Defining a Benchmark

We have defined each individual piece of our machine learning experiment.

We now need to define a code logic that uses all of them to train and evaluate our SVM classifier on the IMDB dataset.

SVCBenchmark

We define a Component that wraps up data loading, data processing, model definition, model training, and model evaluation.

class SVCBenchmark(RunnableComponent):

    def __init__(
            self,
            data_loader: IMDBLoader,
            model: SVCModel,
            text_processor: TfIdfProcessor,
            label_processor: LabelProcessor
    ):
        self.data_loader = data_loader
        self.model = model
        self.text_processor = text_processor
        self.label_processor = label_processor

    def run(
            self,
            config: Optional[cinnamon.configuration.Configuration] = None
    ):
        logging.basicConfig()

        train_df, val_df, test_df = self.data_loader.get_splits()

        x_train = self.text_processor.process(data=train_df, is_training_data=True)
        y_train = self.label_processor.process(data=train_df, is_training_data=True)

        x_val = self.text_processor.process(data=val_df)
        y_val = self.label_processor.process(data=val_df)

        x_test = self.text_processor.process(data=test_df)
        y_test = self.label_processor.process(data=test_df)

        train_info, val_info = self.model.fit(x_train=x_train, y_train=y_train,
                                              x_val=x_val, y_val=y_val)
        test_info = self.model.evaluate(x=x_test, y=y_test)

        logging.info(f'Train info:\n{train_info}')
        logging.info(f'Val info:\n{val_info}')
        logging.info(f'Test info:\n{test_info}')

Note

The __init__ of SVCBenchmark takes built Component instances. This is automatically handled by cinnamon. If you want to work with RegistrationKey (e.g., some components require additional attributes to initialize), set build_recursively=False in register and register_method.

SVCBenchmarkConfig

We then define the corresponding SVCBenchmarkConfig.

Notice how this configuration is an example of nested configuration where some Param point to RegistrationKey.

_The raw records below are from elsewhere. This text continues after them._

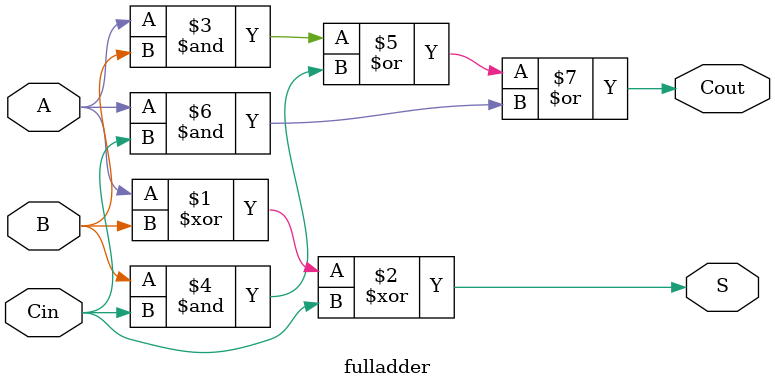
<source format=sv>
`timescale 1ns / 1ps


module fulladder(
    input A, B, Cin,
    output S, Cout
);
    assign S = A ^ B ^ Cin; // XOR gate for sum
    assign Cout = (A & B) | (B & Cin) | (A & Cin); // OR gate for carry
endmodule

</source>
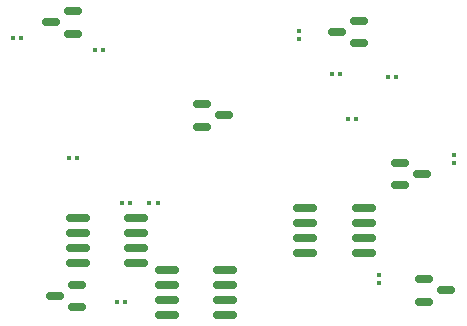
<source format=gbr>
%TF.GenerationSoftware,KiCad,Pcbnew,(7.0.0-0)*%
%TF.CreationDate,2024-03-24T23:26:04+02:00*%
%TF.ProjectId,MicroMouse Sensor ,4d696372-6f4d-46f7-9573-652053656e73,rev?*%
%TF.SameCoordinates,Original*%
%TF.FileFunction,Paste,Top*%
%TF.FilePolarity,Positive*%
%FSLAX46Y46*%
G04 Gerber Fmt 4.6, Leading zero omitted, Abs format (unit mm)*
G04 Created by KiCad (PCBNEW (7.0.0-0)) date 2024-03-24 23:26:04*
%MOMM*%
%LPD*%
G01*
G04 APERTURE LIST*
G04 Aperture macros list*
%AMRoundRect*
0 Rectangle with rounded corners*
0 $1 Rounding radius*
0 $2 $3 $4 $5 $6 $7 $8 $9 X,Y pos of 4 corners*
0 Add a 4 corners polygon primitive as box body*
4,1,4,$2,$3,$4,$5,$6,$7,$8,$9,$2,$3,0*
0 Add four circle primitives for the rounded corners*
1,1,$1+$1,$2,$3*
1,1,$1+$1,$4,$5*
1,1,$1+$1,$6,$7*
1,1,$1+$1,$8,$9*
0 Add four rect primitives between the rounded corners*
20,1,$1+$1,$2,$3,$4,$5,0*
20,1,$1+$1,$4,$5,$6,$7,0*
20,1,$1+$1,$6,$7,$8,$9,0*
20,1,$1+$1,$8,$9,$2,$3,0*%
G04 Aperture macros list end*
%ADD10RoundRect,0.079500X0.100500X-0.079500X0.100500X0.079500X-0.100500X0.079500X-0.100500X-0.079500X0*%
%ADD11RoundRect,0.079500X0.079500X0.100500X-0.079500X0.100500X-0.079500X-0.100500X0.079500X-0.100500X0*%
%ADD12RoundRect,0.150000X0.587500X0.150000X-0.587500X0.150000X-0.587500X-0.150000X0.587500X-0.150000X0*%
%ADD13RoundRect,0.150000X0.825000X0.150000X-0.825000X0.150000X-0.825000X-0.150000X0.825000X-0.150000X0*%
%ADD14RoundRect,0.150000X-0.587500X-0.150000X0.587500X-0.150000X0.587500X0.150000X-0.587500X0.150000X0*%
%ADD15RoundRect,0.079500X-0.100500X0.079500X-0.100500X-0.079500X0.100500X-0.079500X0.100500X0.079500X0*%
%ADD16RoundRect,0.150000X-0.825000X-0.150000X0.825000X-0.150000X0.825000X0.150000X-0.825000X0.150000X0*%
%ADD17RoundRect,0.079500X-0.079500X-0.100500X0.079500X-0.100500X0.079500X0.100500X-0.079500X0.100500X0*%
G04 APERTURE END LIST*
D10*
%TO.C,R9*%
X240175672Y-114169000D03*
X240175672Y-113479000D03*
%TD*%
D11*
%TO.C,R3*%
X236873672Y-96461000D03*
X236183672Y-96461000D03*
%TD*%
D12*
%TO.C,Q6*%
X214267672Y-93027000D03*
X214267672Y-91127000D03*
X212392672Y-92077000D03*
%TD*%
D13*
%TO.C,U3*%
X227124836Y-116830500D03*
X227124836Y-115560500D03*
X227124836Y-114290500D03*
X227124836Y-113020500D03*
X222174836Y-113020500D03*
X222174836Y-114290500D03*
X222174836Y-115560500D03*
X222174836Y-116830500D03*
%TD*%
D11*
%TO.C,R5*%
X218676672Y-115765000D03*
X217986672Y-115765000D03*
%TD*%
D12*
%TO.C,Q2*%
X236619672Y-92905000D03*
X238494672Y-91955000D03*
X238494672Y-93855000D03*
%TD*%
D14*
%TO.C,Q5*%
X245860672Y-114777459D03*
X243985672Y-115727459D03*
X243985672Y-113827459D03*
%TD*%
D13*
%TO.C,U1*%
X219601672Y-112463000D03*
X219601672Y-111193000D03*
X219601672Y-109923000D03*
X219601672Y-108653000D03*
X214651672Y-108653000D03*
X214651672Y-109923000D03*
X214651672Y-111193000D03*
X214651672Y-112463000D03*
%TD*%
D11*
%TO.C,R6*%
X209852672Y-93413000D03*
X209162672Y-93413000D03*
%TD*%
%TO.C,R2*%
X238234672Y-100271000D03*
X237544672Y-100271000D03*
%TD*%
D12*
%TO.C,Q3*%
X212743672Y-115257000D03*
X214618672Y-114307000D03*
X214618672Y-116207000D03*
%TD*%
D11*
%TO.C,R1*%
X240912672Y-96715000D03*
X241602672Y-96715000D03*
%TD*%
D15*
%TO.C,R10*%
X246525672Y-103984000D03*
X246525672Y-103294000D03*
%TD*%
D14*
%TO.C,Q1*%
X241953672Y-103959000D03*
X241953672Y-105859000D03*
X243828672Y-104909000D03*
%TD*%
D11*
%TO.C,R11*%
X219093672Y-107383000D03*
X218403672Y-107383000D03*
%TD*%
D10*
%TO.C,R4*%
X233363672Y-93504000D03*
X233363672Y-92814000D03*
%TD*%
D11*
%TO.C,R7*%
X220714672Y-107383000D03*
X221404672Y-107383000D03*
%TD*%
D16*
%TO.C,U2*%
X233890672Y-107764000D03*
X233890672Y-109034000D03*
X233890672Y-110304000D03*
X233890672Y-111574000D03*
X238840672Y-111574000D03*
X238840672Y-110304000D03*
X238840672Y-109034000D03*
X238840672Y-107764000D03*
%TD*%
D17*
%TO.C,R8*%
X216117672Y-94429000D03*
X216807672Y-94429000D03*
%TD*%
%TO.C,R12*%
X213922672Y-103573000D03*
X214612672Y-103573000D03*
%TD*%
D14*
%TO.C,Q4*%
X225189672Y-99001000D03*
X225189672Y-100901000D03*
X227064672Y-99951000D03*
%TD*%
M02*

</source>
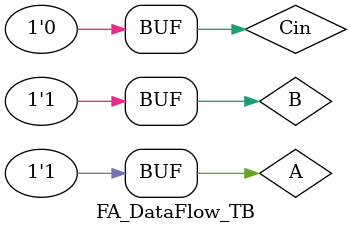
<source format=v>
module fullAdder(S, Cout, A, B, Cin);
input A, B, Cin;
output S, Cout;
wire s1, c1, c2;
HA H(s1, c1, A, B);
HA H1(S, c2, Cin, s1);
or o(Cout, c1, c2);
endmodule

module FA_DataFlow_TB();
wire S, Cout;
reg A, B, Cin;
FA_beha f11(S, Cout, A, B, Cin);
initial begin
Cin=0; A=0; B=0; #10
Cin=0; A=0; B=1; #10
Cin=0; A=1; B=0; #10
Cin=0; A=1; B=1; 
end
initial
$monitor("%d  A=%b  B=%b  Cin=%b  S=%b  Cout=%b", $time, A, B, Cin, S, Cout);
endmodule

</source>
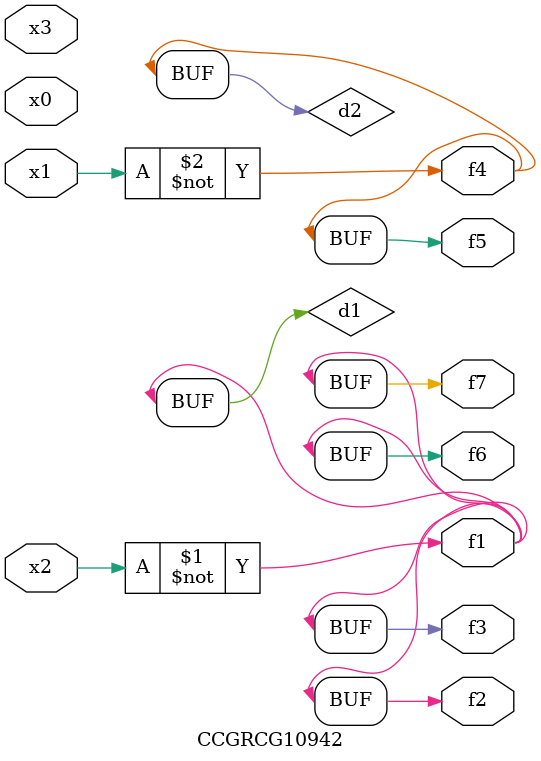
<source format=v>
module CCGRCG10942(
	input x0, x1, x2, x3,
	output f1, f2, f3, f4, f5, f6, f7
);

	wire d1, d2;

	xnor (d1, x2);
	not (d2, x1);
	assign f1 = d1;
	assign f2 = d1;
	assign f3 = d1;
	assign f4 = d2;
	assign f5 = d2;
	assign f6 = d1;
	assign f7 = d1;
endmodule

</source>
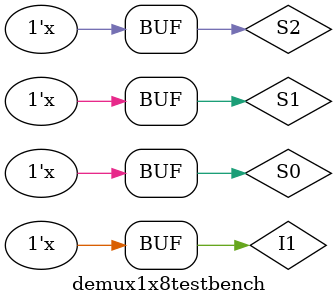
<source format=v>
`timescale 1ns / 1ps


module demux1x8testbench;

	// Inputs
	reg I1;
	reg S2;
	reg S1;
	reg S0;

	// Outputs
	wire m1;
	wire m2;
	wire m3;
	wire m4;
	wire m5;
	wire m6;
	wire m7;
	wire m8;

	// Instantiate the Unit Under Test (UUT)
	demux1x8 uut (
		.I1(I1), 
		.S2(S2), 
		.S1(S1), 
		.S0(S0), 
		.m1(m1), 
		.m2(m2), 
		.m3(m3), 
		.m4(m4), 
		.m5(m5), 
		.m6(m6), 
		.m7(m7), 
		.m8(m8)
	);

	initial begin
		// Initialize Inputs
		I1 = 0;
		S2 = 0;
		S1 = 0;
		S0 = 0;

		// Wait 100 ns for global reset to finish
		#100;
        
		// Add stimulus here

	end
	
	always #1 I1=~I1;
	always #2 S0=~S0;
	always #4 S1=~S1;
	always #8 S2=~S2;
	
      
endmodule


</source>
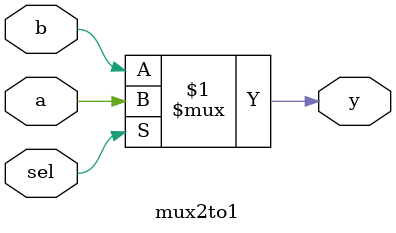
<source format=v>
module mux2to1(a,b,sel,y);
input a,b,sel;
output y;

assign y = sel ? a:b;

endmodule

</source>
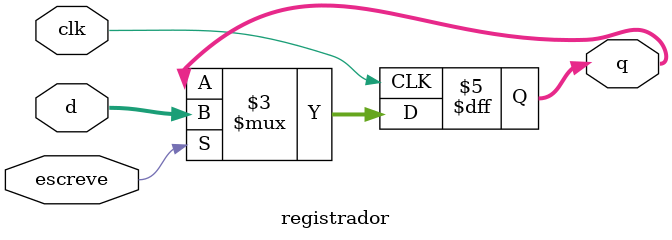
<source format=sv>
module registrador
(output logic [7:0] q,
 input logic [7:0] d,
 input clk, escreve);

 always_ff @(posedge clk) // borda de subida
 if (escreve ==1)
 q <= d;
endmodule

</source>
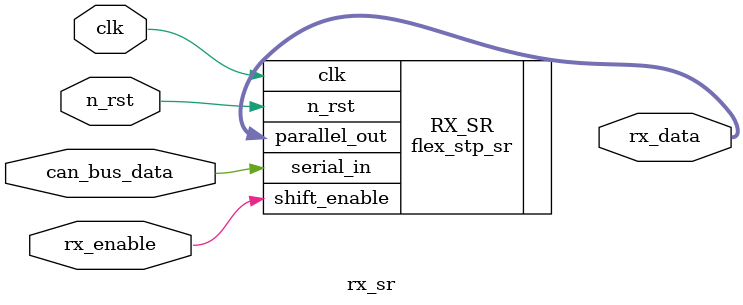
<source format=sv>

module rx_sr
  (
   input 	     clk,
   input 	     n_rst,
   input 	     rx_enable,
   input wire 	     can_bus_data,
   output reg [31:0] rx_data
   );

   flex_stp_sr #(32, 1) RX_SR
     (
      .clk(clk),
      .n_rst(n_rst),
      .shift_enable(rx_enable),
      .serial_in(can_bus_data),
      .parallel_out(rx_data)
      );
   
endmodule // rx_sr

   

</source>
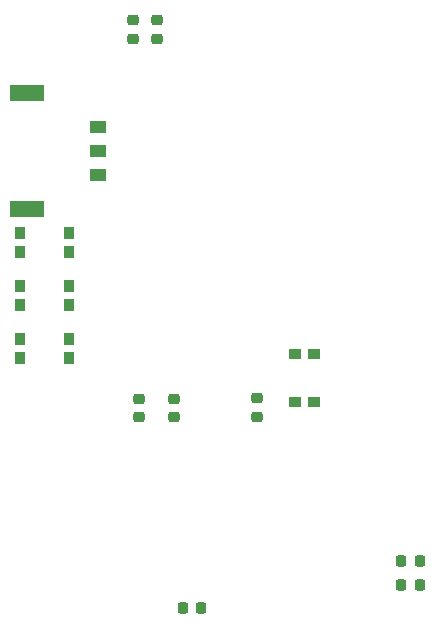
<source format=gbr>
%TF.GenerationSoftware,KiCad,Pcbnew,(6.0.8)*%
%TF.CreationDate,2023-04-16T02:33:25+09:00*%
%TF.ProjectId,ORION_sub_v2,4f52494f-4e5f-4737-9562-5f76322e6b69,rev?*%
%TF.SameCoordinates,Original*%
%TF.FileFunction,Paste,Top*%
%TF.FilePolarity,Positive*%
%FSLAX46Y46*%
G04 Gerber Fmt 4.6, Leading zero omitted, Abs format (unit mm)*
G04 Created by KiCad (PCBNEW (6.0.8)) date 2023-04-16 02:33:25*
%MOMM*%
%LPD*%
G01*
G04 APERTURE LIST*
G04 Aperture macros list*
%AMRoundRect*
0 Rectangle with rounded corners*
0 $1 Rounding radius*
0 $2 $3 $4 $5 $6 $7 $8 $9 X,Y pos of 4 corners*
0 Add a 4 corners polygon primitive as box body*
4,1,4,$2,$3,$4,$5,$6,$7,$8,$9,$2,$3,0*
0 Add four circle primitives for the rounded corners*
1,1,$1+$1,$2,$3*
1,1,$1+$1,$4,$5*
1,1,$1+$1,$6,$7*
1,1,$1+$1,$8,$9*
0 Add four rect primitives between the rounded corners*
20,1,$1+$1,$2,$3,$4,$5,0*
20,1,$1+$1,$4,$5,$6,$7,0*
20,1,$1+$1,$6,$7,$8,$9,0*
20,1,$1+$1,$8,$9,$2,$3,0*%
G04 Aperture macros list end*
%ADD10R,0.900000X1.000000*%
%ADD11RoundRect,0.218750X0.256250X-0.218750X0.256250X0.218750X-0.256250X0.218750X-0.256250X-0.218750X0*%
%ADD12RoundRect,0.218750X-0.218750X-0.256250X0.218750X-0.256250X0.218750X0.256250X-0.218750X0.256250X0*%
%ADD13RoundRect,0.218750X0.218750X0.256250X-0.218750X0.256250X-0.218750X-0.256250X0.218750X-0.256250X0*%
%ADD14R,1.450000X1.100000*%
%ADD15R,2.899999X1.350000*%
%ADD16RoundRect,0.218750X-0.256250X0.218750X-0.256250X-0.218750X0.256250X-0.218750X0.256250X0.218750X0*%
%ADD17R,1.000000X0.900000*%
G04 APERTURE END LIST*
D10*
%TO.C,SW2*%
X99550000Y-83700000D03*
X95450000Y-83700000D03*
X95450000Y-85300000D03*
X99550000Y-85300000D03*
%TD*%
D11*
%TO.C,D6*%
X107000000Y-58287500D03*
X107000000Y-56712500D03*
%TD*%
D12*
%TO.C,D7*%
X109212500Y-106500000D03*
X110787500Y-106500000D03*
%TD*%
D11*
%TO.C,D5*%
X105000000Y-58287500D03*
X105000000Y-56712500D03*
%TD*%
D10*
%TO.C,SW3*%
X99550000Y-74700000D03*
X95450000Y-74700000D03*
X99550000Y-76300000D03*
X95450000Y-76300000D03*
%TD*%
D13*
%TO.C,D10*%
X129287500Y-104500000D03*
X127712500Y-104500000D03*
%TD*%
D14*
%TO.C,J11*%
X102050000Y-65771500D03*
X102050000Y-67771501D03*
X102050000Y-69771500D03*
D15*
X96075001Y-62876502D03*
X96075001Y-72666498D03*
%TD*%
D16*
%TO.C,D3*%
X105500000Y-88747500D03*
X105500000Y-90322500D03*
%TD*%
D10*
%TO.C,SW4*%
X99550000Y-79200000D03*
X95450000Y-79200000D03*
X95450000Y-80800000D03*
X99550000Y-80800000D03*
%TD*%
D16*
%TO.C,D2*%
X115500000Y-88712500D03*
X115500000Y-90287500D03*
%TD*%
D13*
%TO.C,D4*%
X129287500Y-102500000D03*
X127712500Y-102500000D03*
%TD*%
D17*
%TO.C,SW1*%
X118700000Y-84950000D03*
X118700000Y-89050000D03*
X120300000Y-89050000D03*
X120300000Y-84950000D03*
%TD*%
D16*
%TO.C,D1*%
X108500000Y-88747500D03*
X108500000Y-90322500D03*
%TD*%
M02*

</source>
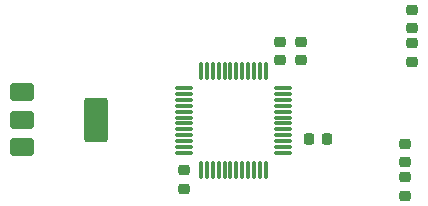
<source format=gbp>
G04 Layer: BottomPasteMaskLayer*
G04 EasyEDA Pro v2.2.27.1, 2024-09-15 10:59:50*
G04 Gerber Generator version 0.3*
G04 Scale: 100 percent, Rotated: No, Reflected: No*
G04 Dimensions in millimeters*
G04 Leading zeros omitted, absolute positions, 3 integers and 5 decimals*
%TF.GenerationSoftware,KiCad,Pcbnew,8.0.5*%
%TF.CreationDate,2024-10-21T18:28:28+08:00*%
%TF.ProjectId,redraw_TH,72656472-6177-45f5-9448-2e6b69636164,rev?*%
%TF.SameCoordinates,Original*%
%TF.FileFunction,Paste,Bot*%
%TF.FilePolarity,Positive*%
%FSLAX46Y46*%
G04 Gerber Fmt 4.6, Leading zero omitted, Abs format (unit mm)*
G04 Created by KiCad (PCBNEW 8.0.5) date 2024-10-21 18:28:28*
%MOMM*%
%LPD*%
G01*
G04 APERTURE LIST*
G04 Aperture macros list*
%AMRoundRect*
0 Rectangle with rounded corners*
0 $1 Rounding radius*
0 $2 $3 $4 $5 $6 $7 $8 $9 X,Y pos of 4 corners*
0 Add a 4 corners polygon primitive as box body*
4,1,4,$2,$3,$4,$5,$6,$7,$8,$9,$2,$3,0*
0 Add four circle primitives for the rounded corners*
1,1,$1+$1,$2,$3*
1,1,$1+$1,$4,$5*
1,1,$1+$1,$6,$7*
1,1,$1+$1,$8,$9*
0 Add four rect primitives between the rounded corners*
20,1,$1+$1,$2,$3,$4,$5,0*
20,1,$1+$1,$4,$5,$6,$7,0*
20,1,$1+$1,$6,$7,$8,$9,0*
20,1,$1+$1,$8,$9,$2,$3,0*%
G04 Aperture macros list end*
%ADD10RoundRect,0.075000X0.662500X0.075000X-0.662500X0.075000X-0.662500X-0.075000X0.662500X-0.075000X0*%
%ADD11RoundRect,0.075000X0.075000X0.662500X-0.075000X0.662500X-0.075000X-0.662500X0.075000X-0.662500X0*%
%ADD12RoundRect,0.250000X-0.750000X-0.500000X0.750000X-0.500000X0.750000X0.500000X-0.750000X0.500000X0*%
%ADD13RoundRect,0.250000X-0.750000X-1.650000X0.750000X-1.650000X0.750000X1.650000X-0.750000X1.650000X0*%
%ADD14RoundRect,0.225000X-0.225000X-0.250000X0.225000X-0.250000X0.225000X0.250000X-0.225000X0.250000X0*%
%ADD15RoundRect,0.225000X-0.250000X0.225000X-0.250000X-0.225000X0.250000X-0.225000X0.250000X0.225000X0*%
%ADD16RoundRect,0.225000X0.250000X-0.225000X0.250000X0.225000X-0.250000X0.225000X-0.250000X-0.225000X0*%
G04 APERTURE END LIST*
D10*
%TO.C,U1*%
X104162500Y-97250000D03*
X104162500Y-97750000D03*
X104162500Y-98250000D03*
X104162500Y-98750000D03*
X104162500Y-99250000D03*
X104162500Y-99750000D03*
X104162500Y-100250000D03*
X104162500Y-100750000D03*
X104162500Y-101250000D03*
X104162500Y-101750000D03*
X104162500Y-102250000D03*
X104162500Y-102750000D03*
D11*
X102750000Y-104162500D03*
X102250000Y-104162500D03*
X101750000Y-104162500D03*
X101250000Y-104162500D03*
X100750000Y-104162500D03*
X100250000Y-104162500D03*
X99750000Y-104162500D03*
X99250000Y-104162500D03*
X98750000Y-104162500D03*
X98250000Y-104162500D03*
X97750000Y-104162500D03*
X97250000Y-104162500D03*
D10*
X95837500Y-102750000D03*
X95837500Y-102250000D03*
X95837500Y-101750000D03*
X95837500Y-101250000D03*
X95837500Y-100750000D03*
X95837500Y-100250000D03*
X95837500Y-99750000D03*
X95837500Y-99250000D03*
X95837500Y-98750000D03*
X95837500Y-98250000D03*
X95837500Y-97750000D03*
X95837500Y-97250000D03*
D11*
X97250000Y-95837500D03*
X97750000Y-95837500D03*
X98250000Y-95837500D03*
X98750000Y-95837500D03*
X99250000Y-95837500D03*
X99750000Y-95837500D03*
X100250000Y-95837500D03*
X100750000Y-95837500D03*
X101250000Y-95837500D03*
X101750000Y-95837500D03*
X102250000Y-95837500D03*
X102750000Y-95837500D03*
%TD*%
D12*
%TO.C,Q1*%
X82105500Y-102230250D03*
D13*
X88405500Y-99930250D03*
D12*
X82105500Y-99930250D03*
X82105500Y-97630250D03*
%TD*%
D14*
%TO.C,C22*%
X106385000Y-101540000D03*
X107935000Y-101540000D03*
%TD*%
D15*
%TO.C,C21*%
X95810000Y-104215000D03*
X95810000Y-105765000D03*
%TD*%
D16*
%TO.C,C20*%
X105710000Y-94875000D03*
X105710000Y-93325000D03*
%TD*%
%TO.C,C19*%
X103950000Y-94865000D03*
X103950000Y-93315000D03*
%TD*%
D15*
%TO.C,C18*%
X115160000Y-93462750D03*
X115160000Y-95012750D03*
%TD*%
D16*
%TO.C,C17*%
X115154500Y-92157250D03*
X115154500Y-90607250D03*
%TD*%
D15*
%TO.C,C16*%
X114500000Y-104822750D03*
X114500000Y-106372750D03*
%TD*%
D16*
%TO.C,C9*%
X114494500Y-103517250D03*
X114494500Y-101967250D03*
%TD*%
M02*

</source>
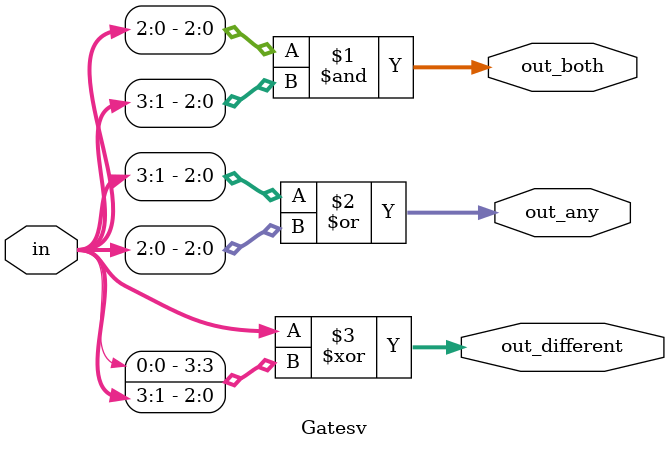
<source format=v>
module Gatesv (
    input  [3:0] in           ,
    output [2:0] out_both     ,
    output [3:1] out_any      ,
    output [3:0] out_different
);

    // wire [4:0] in_warp;
    // reg  [3:0] i      ;
    // always @(in) begin
    //     for (i = 0; i<3; i=i+1) begin
    //         out_both[i] <= (in[i] & in[i+1]);
    //     end
    // end

    // always @(in) begin
    //     for (i = 0; i<3; i=i+1) begin
    //         out_any[i+1] <= in[i+1] | in[i];
    //     end
    // end

    // assign in_warp = {in[0],in};
    // always @(in) begin
    //     for (i = 0; i<4; i=i+1) begin
    //         out_different[i] <= (in_warp[i] ^ in_warp[i+1]);
    //     end
    // end
    assign out_both      = in[2:0] & in[3:1];
    assign out_any       = in[3:1] | in[2:0];
    assign out_different = in[3:0] ^ {in[0], in[3:1]};
endmodule

</source>
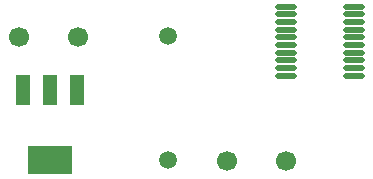
<source format=gts>
G04 Layer: TopSolderMaskLayer*
G04 EasyEDA v6.5.40, 2024-08-10 13:38:48*
G04 cb6e2e9fbd21486d88ae5690d2d3dc00,10*
G04 Gerber Generator version 0.2*
G04 Scale: 100 percent, Rotated: No, Reflected: No *
G04 Dimensions in millimeters *
G04 leading zeros omitted , absolute positions ,4 integer and 5 decimal *
%FSLAX45Y45*%
%MOMM*%

%ADD10C,1.5016*%
%ADD11O,1.8436082X0.4656074*%
%ADD12R,1.2016X2.6016*%
%ADD13R,3.7016X2.4416*%
%ADD14C,1.7000*%

%LPD*%
D10*
G01*
X1651000Y-1020292D03*
G01*
X1651000Y29692D03*
D11*
G01*
X2646603Y279806D03*
G01*
X2646603Y214807D03*
G01*
X2646603Y149809D03*
G01*
X2646603Y84810D03*
G01*
X2646603Y19786D03*
G01*
X2646603Y-45212D03*
G01*
X2646603Y-110210D03*
G01*
X2646603Y-175209D03*
G01*
X2646603Y-240207D03*
G01*
X2646603Y-305206D03*
G01*
X3220796Y279806D03*
G01*
X3220796Y214807D03*
G01*
X3220796Y149809D03*
G01*
X3220796Y84810D03*
G01*
X3220796Y19786D03*
G01*
X3220796Y-45212D03*
G01*
X3220796Y-110210D03*
G01*
X3220796Y-175209D03*
G01*
X3220796Y-240207D03*
G01*
X3220796Y-305206D03*
D12*
G01*
X877696Y-426918D03*
G01*
X647700Y-426918D03*
G01*
X417703Y-426918D03*
D13*
G01*
X647700Y-1020897D03*
D14*
G01*
X884986Y25400D03*
G01*
X384987Y25400D03*
G01*
X2650286Y-1028700D03*
G01*
X2150287Y-1028700D03*
M02*

</source>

class SVCBenchmarkConfig(Configuration):

    @classmethod
    @register_method(name='benchmark',
                     tags={'svc'},
                     namespace='examples',
                     component_class=SVCBenchmark)
    def default(
            cls
    ):
        config = super().default()

        config.add(name='data_loader',
                   value=RegistrationKey(name='data_loader',
                                         tags={'imdb'},
                                         namespace='examples'))

        config.add(name='text_processor',
                   value=RegistrationKey(name='processor',
                                         tags={'tf-idf'},
                                         namespace='examples'))
        config.add(name='label_processor',
                   value=RegistrationKey(name='processor',
                                         tags={'label'},
                                         namespace='examples'))

        config.add(name='model',
                   value=RegistrationKey(name='model',
                                         tags={'svc'},
                                         namespace='examples'))

        return config

Running SVCBenchmark

We can now write a script to test SVCBenchmark.

from pathlib import Path

from cinnamon.registry import Registry
from components.benchmark import SVCBenchmark

if __name__ == '__main__':
    """
    In this demo script, we retrieve and build our SVC pipeline.
    The pipeline covers data loading, data processing, and model evaluation.
    """

    directory = Path(__file__).parent.parent.resolve()
    Registry.setup(directory=directory)

    benchmark = SVCBenchmark.build_component(name='benchmark',
                                             tags={'svc'},
                                             namespace='examples')
    benchmark.run()

Congratulations!

That’s it! We have successfully defined a customizable, plug-and-play, and re-usable machine-learning pipeline.

Feel free to play to download this repository and play with Component and Configuration.

Cheers!